Scale 3: The individual fuel cell and its porous layers
The research on the PEM (polymer electrolyte membrane) fuel cell serves as an example. It consists of nine porous and non-porous layers and materials with different properties.
A single fuell cell is very thin, less than 2 cm thick and about 30 cm long.
If the PEM fuel cell is opened, the nine different layers become visible.
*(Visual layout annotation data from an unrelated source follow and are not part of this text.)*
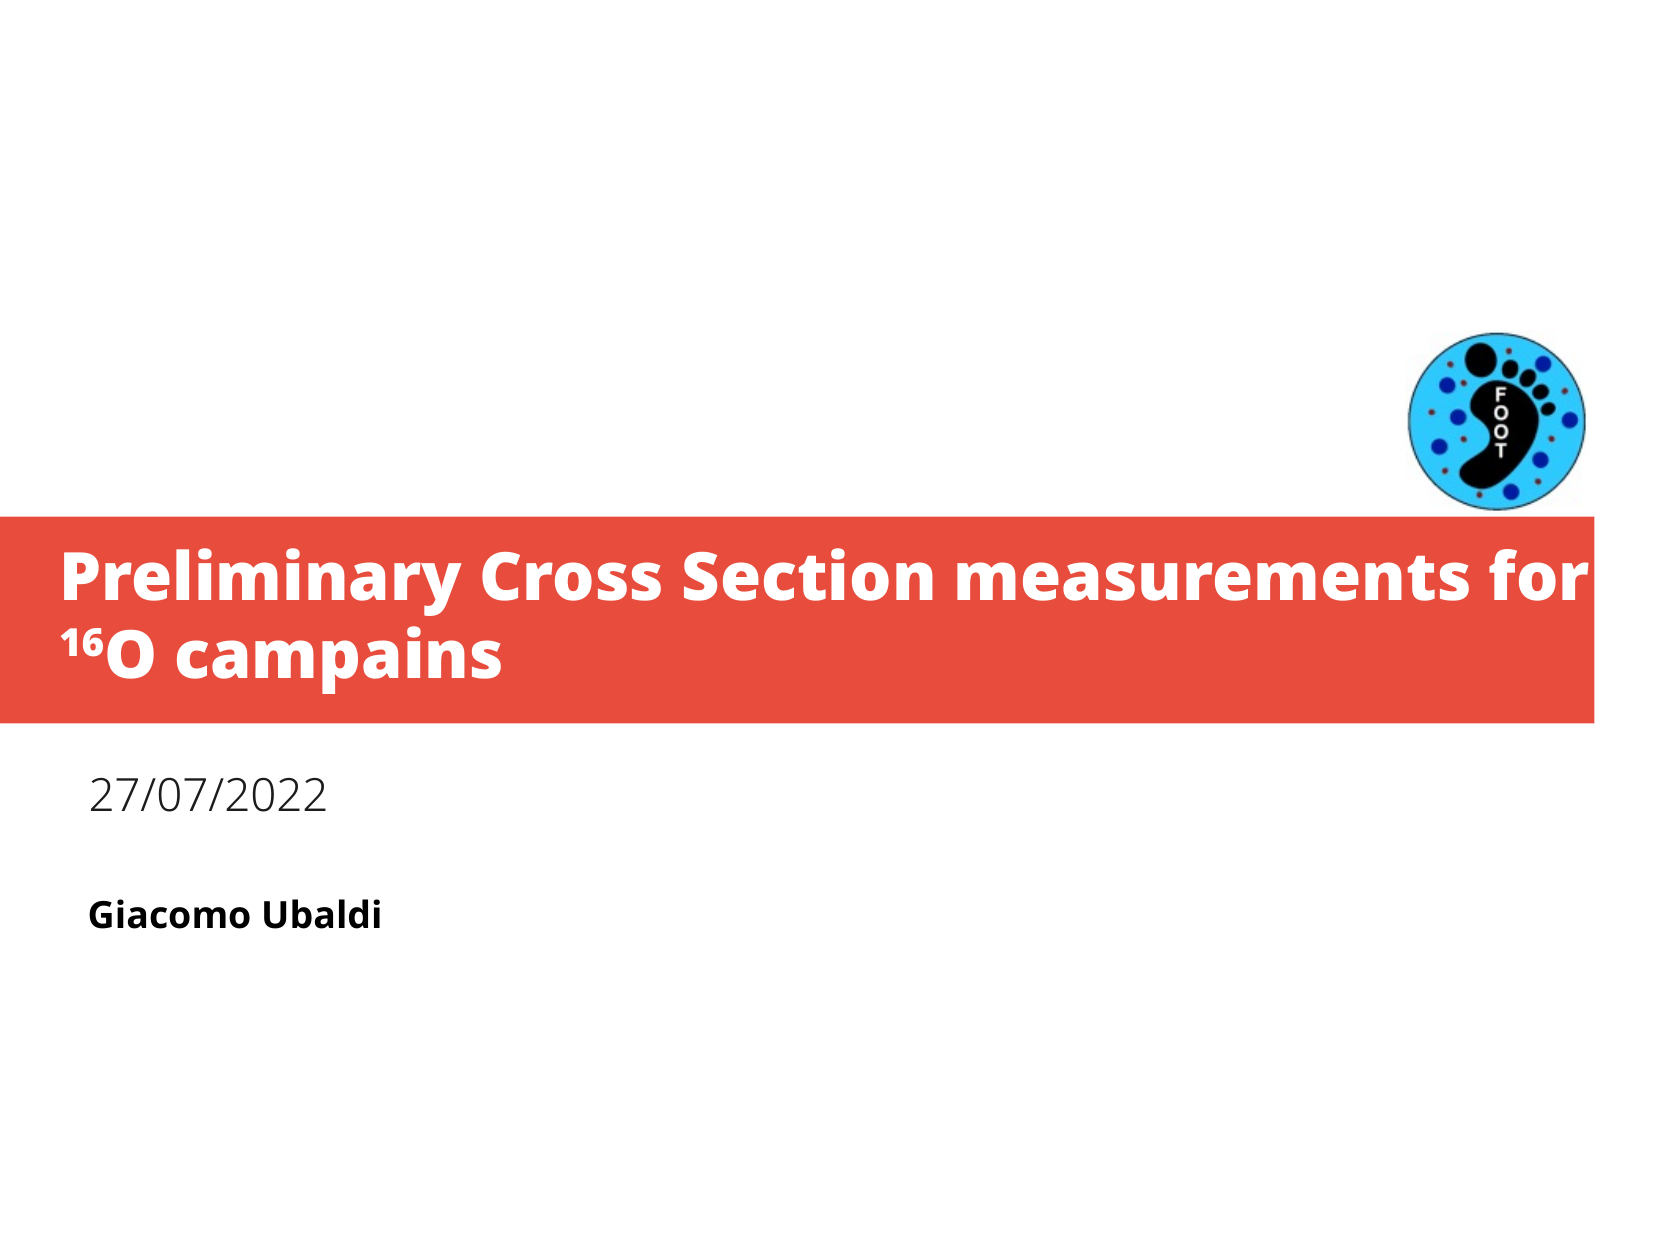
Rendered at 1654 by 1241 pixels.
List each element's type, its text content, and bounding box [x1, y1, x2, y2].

subtitle 27/07/2022 [88, 767, 1595, 1181]
picture [1405, 330, 1589, 514]
text_box Giacomo Ubaldi [72, 885, 981, 989]
title Preliminary Cross Section measurements for 16O campains [59, 546, 1595, 695]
Enumeration of the 9 layers of the PEM fuel cell
1) Anode side: Gas channels – Channel structure (not porous). Material: metal or ceramics
2) Anode side: GDL = Gas Diffusion Layer (porous). Material: coated carbon fiber
3) Anode side: MPL = Membrane Polymer Layer (porous). Material: coated carbon particles/grains
4) Anode side: CL = Catalyst Layer (nano-porous). Very fine scale, but the transport processes are the same as in a porous medium. Material: carbon particle and Ionomer chains with platinum as catalyze
5) PEM = Polymer Electrolyte Membrane (more or less porous). The transport is chemical rather than comparable to a porous medium. Material: Nafion
6) Cathode side: CL – see anode side
7) Cathode side: MPL – see anode side
8) Cathode side: GDL – see anode side
9) Cathode side: Gas channel. Classical channel structure (not porous), but can also be expanded metal or similar material that can be interpreted as a porous medium. Material: metal or ceramics.
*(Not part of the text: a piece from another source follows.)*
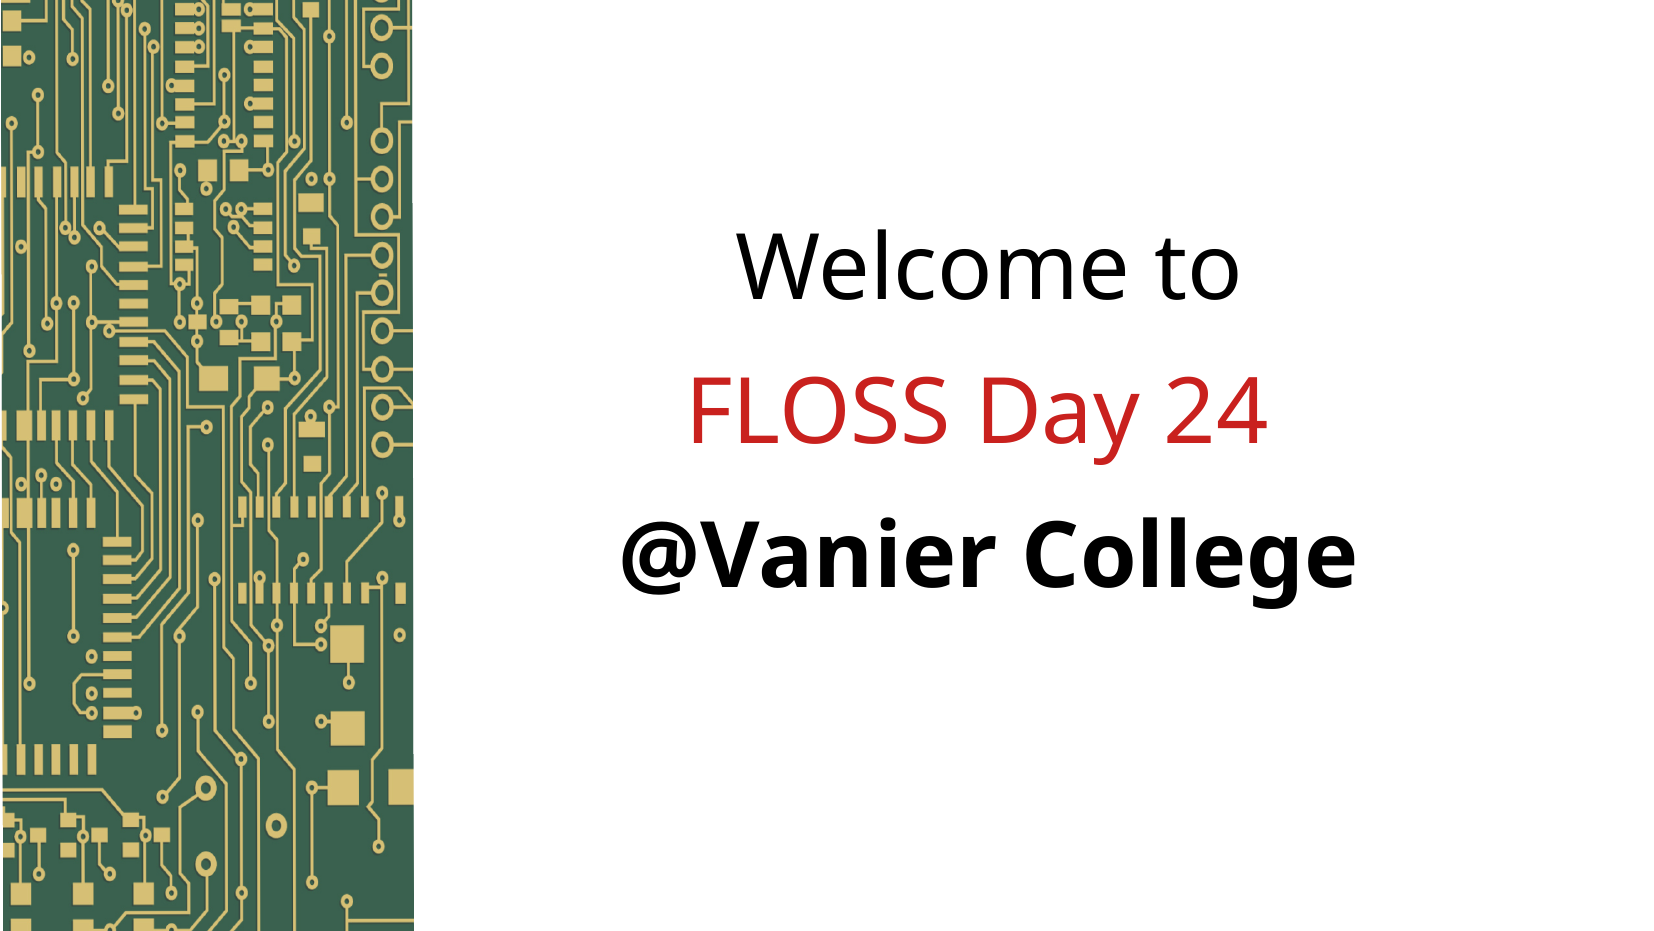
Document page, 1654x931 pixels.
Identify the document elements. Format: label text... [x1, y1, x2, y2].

subtitle Welcome to FLOSS Day 24 @Vanier College [413, 147, 1654, 650]
picture [0, 0, 414, 931]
Hydrogen (H2) and oxygen (O2) (from the air) pass through the porous layers of the fuel cell and finally react to water (H2O) that is transported out of the cell. A “transport” of hydrogen and oxygen through the porous layers of the fuel cell takes place.
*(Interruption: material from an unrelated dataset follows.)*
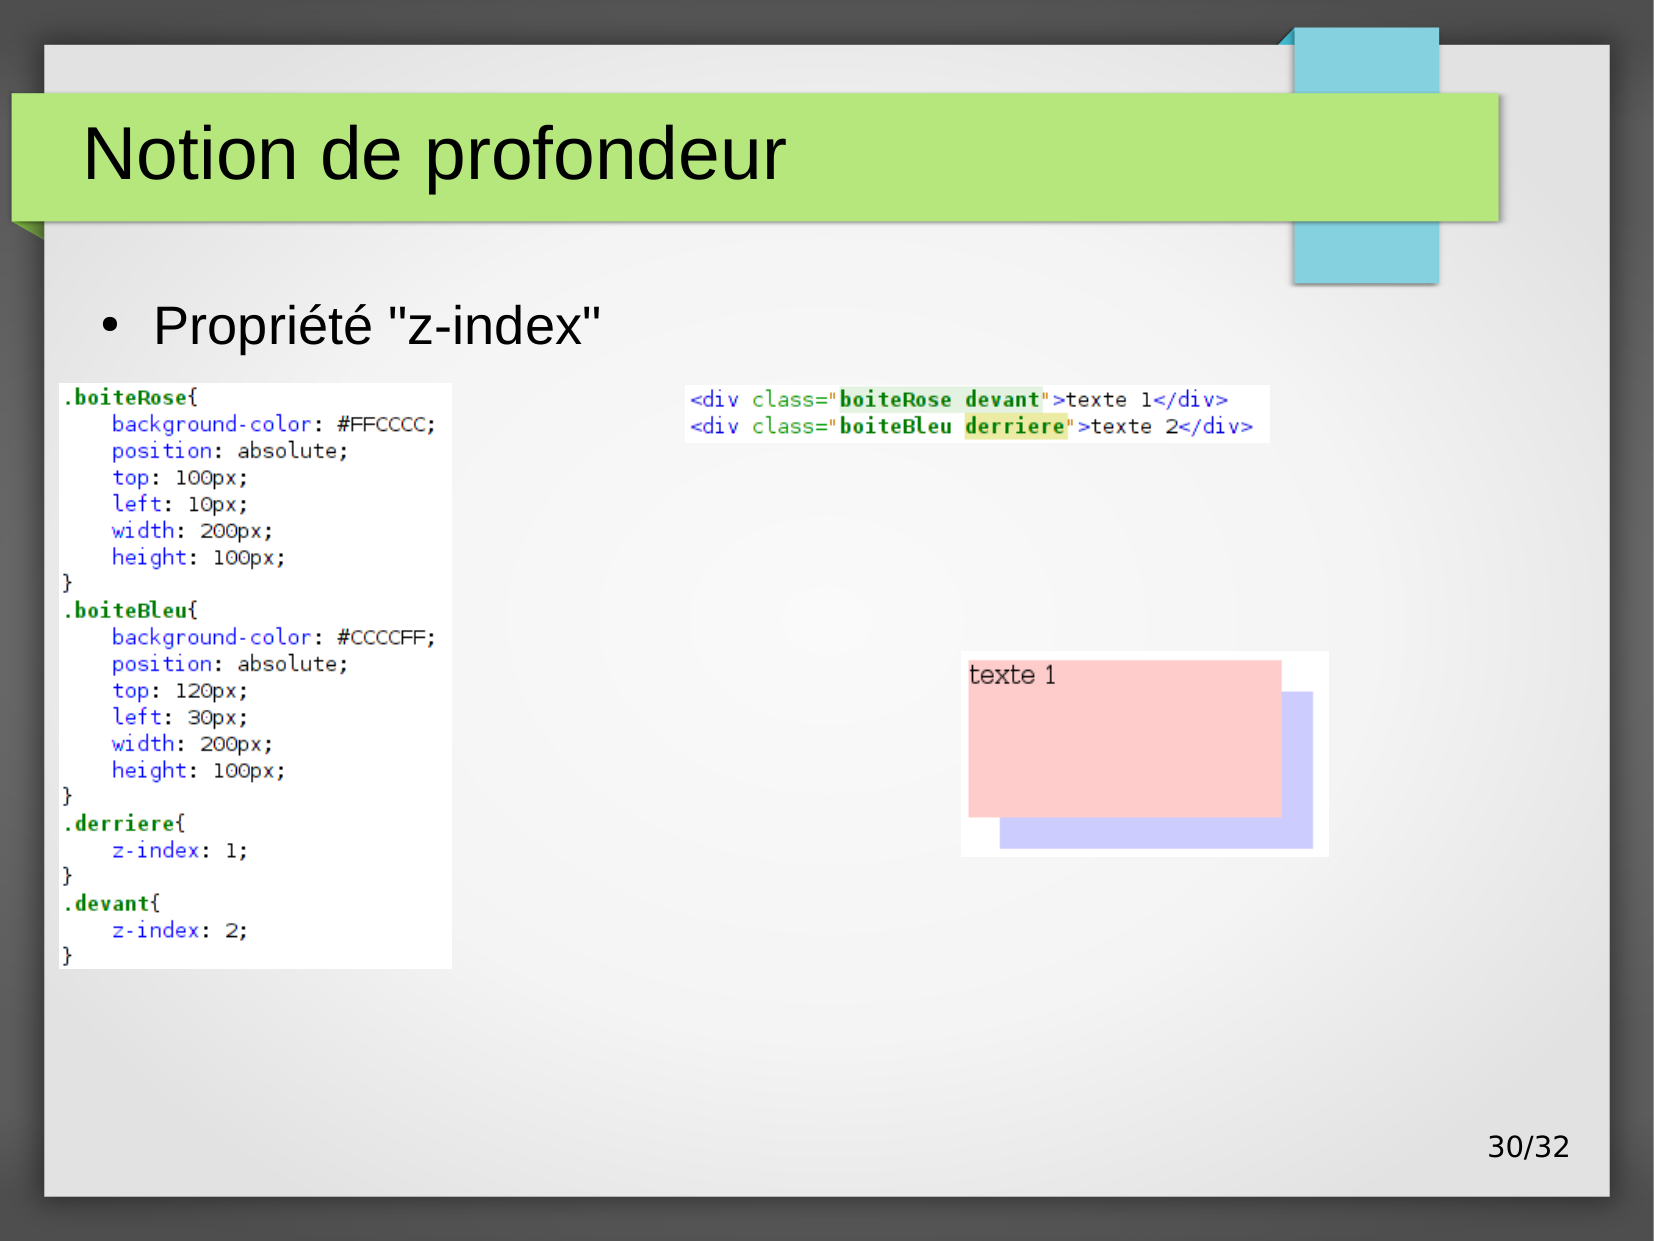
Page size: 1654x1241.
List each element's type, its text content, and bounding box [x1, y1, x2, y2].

title Notion de profondeur [82, 94, 1264, 213]
list Propriété "z-index" [82, 295, 1571, 1015]
picture [0, 0, 1654, 1241]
Reaction equation of water: 2 H2 + O2 ⇌ 2 H2O
This reaction and the interaction of the various systems in the vehicle generate electrical energy, which ultimately drives the vehicle.
Skala 4: Eine einzelne Brennstoffzellen-Schicht
If we take a closer look at one of the nine layers under the microscope – the GDL layer – the network-like structure and cavities become visible. This layer is porous. Hydrogen, oxygen and water can flow through it.
This is the GDL layer, transferred into a computer model. Researchers are able to create simulations with the help of models. This simulation shows how and where exactly hydrogen, oxygen and water flow through the layer.
Scale 1: The vehicle
Simulating processes in the fuel cell
Simulations are important in the research of fuel cells because they help to make processes in the fuel cell visible. With their help, researchers can understand the function of the porous layers. They understand how the transport of water, oxygen and hydrogen happens and whether they have to optimize the layers. Should they use a different material or structure? The knowledge they generate from the simulations can, for example, help to reduce costs during the vehicle production process.
This example shows a model of a fuel cell GDL layer. With the help of this model it is possible to simulate the water proportion in the pores. The water is pressed through the porous layer and exits at the marked points
In-depth text simulation:
During the reaction of hydrogen and oxygen, water is produced. The produced water needs to be removed from the catalytic layer, where the reactions take place, to keep enough space available for new reactants. If there is not no exchange, an equilibrium evolves such that no electric energy is produced by the reactions. To ensure a continuous energy supply, the produced water is removed through the cathode of the cell. The water is transported through the different, porous layers. Water can be present in liquid or vapor form, due to condensation and evaporation. In this simulation, we consider the liquid water transport through the hydrophobic gas diffusion layer. This means, the water is the non-wetting phase on this coated carbon fiber material. On the pore-scale, this is an inhomogeneous and anisotropic structure. To investigate the water transport though this layer and to predict the break-through locations of the liquid water on the surface of the porous layer, a geometrical simplified model is used. The pore space of the material is represented by a network of pore bodies (network nodes) and pore throats (network connections). This allows an efficient calculation of the ongoing transport processes in the gas diffusion layer including the pore-scale effects. The simulation shows the locations, where liquid water first leaves the fibrous material. With this information, the gas diffusion layer structure can be optimized for the desired water distribution.